- **WORK TO DO**:
1. From the passage on the Bachelor of Independent Studies, give again the part that opens with the words "A Bachelor of" and closes with "to each student.", swapping "adult learners" for "returning students".
2. Say whether each statement agrees with the passage on the Bachelor of Independent Studies, answering yes or no and quoting the deciding words: (a) Each student largely determines their own curriculum. (b) The degree generally has three phases. (c) The degree is becoming less popular in the United States.

* start EXTRACTED TEXT *

A Bachelor of Independent Studies is an undergraduate academic degree.  Its program of studies is unique to each student, and the individual curricula are largely determined by each student.  It may focus in any field, and generally has two phases: a pre-thesis phase, in which the student takes courses or reading courses, and a thesis phase, in which the student completes a substantial thesis.  A similarly name Bachelor of Interdisciplinary Studies is also awarded by some universities.  The degree can be considered akin to a degree in general studies and is becoming increasingly popular in the United States. The Bachelor of Independent Studies targets adult learners previously unable to complete their educational pursuits, through transfer credit options and interdisciplinary concentrations tailored to each student.

* end EXTRACTED TEXT *
* start AVAILABLE DATA *

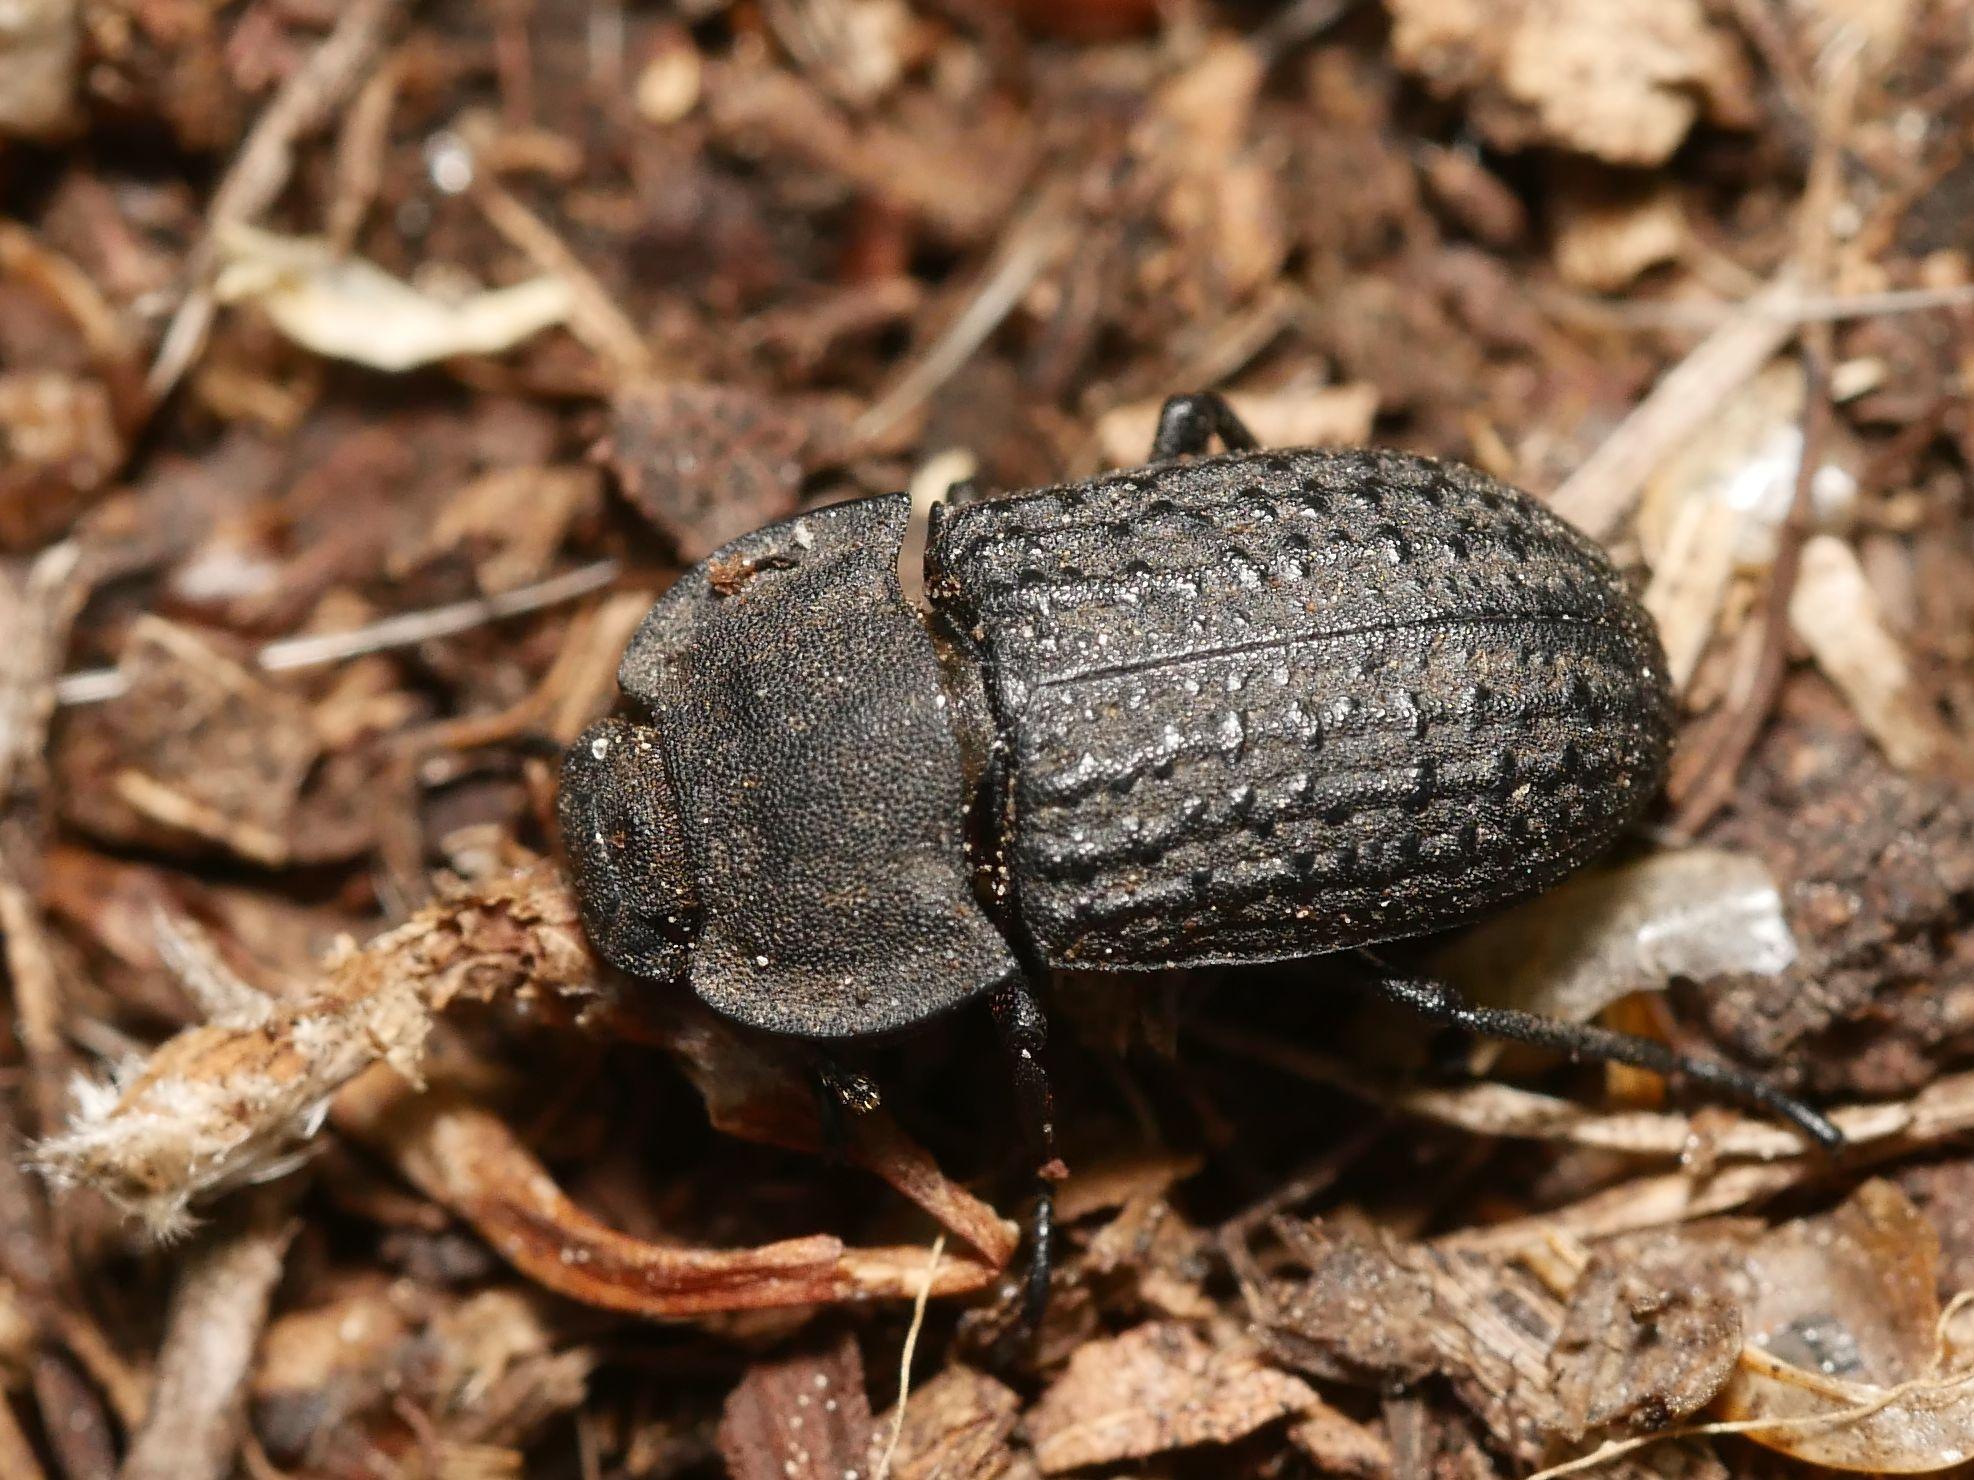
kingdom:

* end AVAILABLE DATA *

- **RESPONSES IN ORDER**:
1.
A Bachelor of Independent Studies is an undergraduate academic degree.  Its program of studies is unique to each student, and the individual curricula are largely determined by each student.  It may focus in any field, and generally has two phases: a pre-thesis phase, in which the student takes courses or reading courses, and a thesis phase, in which the student completes a substantial thesis.  A similarly name Bachelor of Interdisciplinary Studies is also awarded by some universities.  The degree can be considered akin to a degree in general studies and is becoming increasingly popular in the United States. The Bachelor of Independent Studies targets returning students previously unable to complete their educational pursuits, through transfer credit options and interdisciplinary concentrations tailored to each student.

2.
(a) Yes: "the individual curricula are largely determined by each student."
(b) No: "generally has two phases."
(c) No: "is becoming increasingly popular in the United States."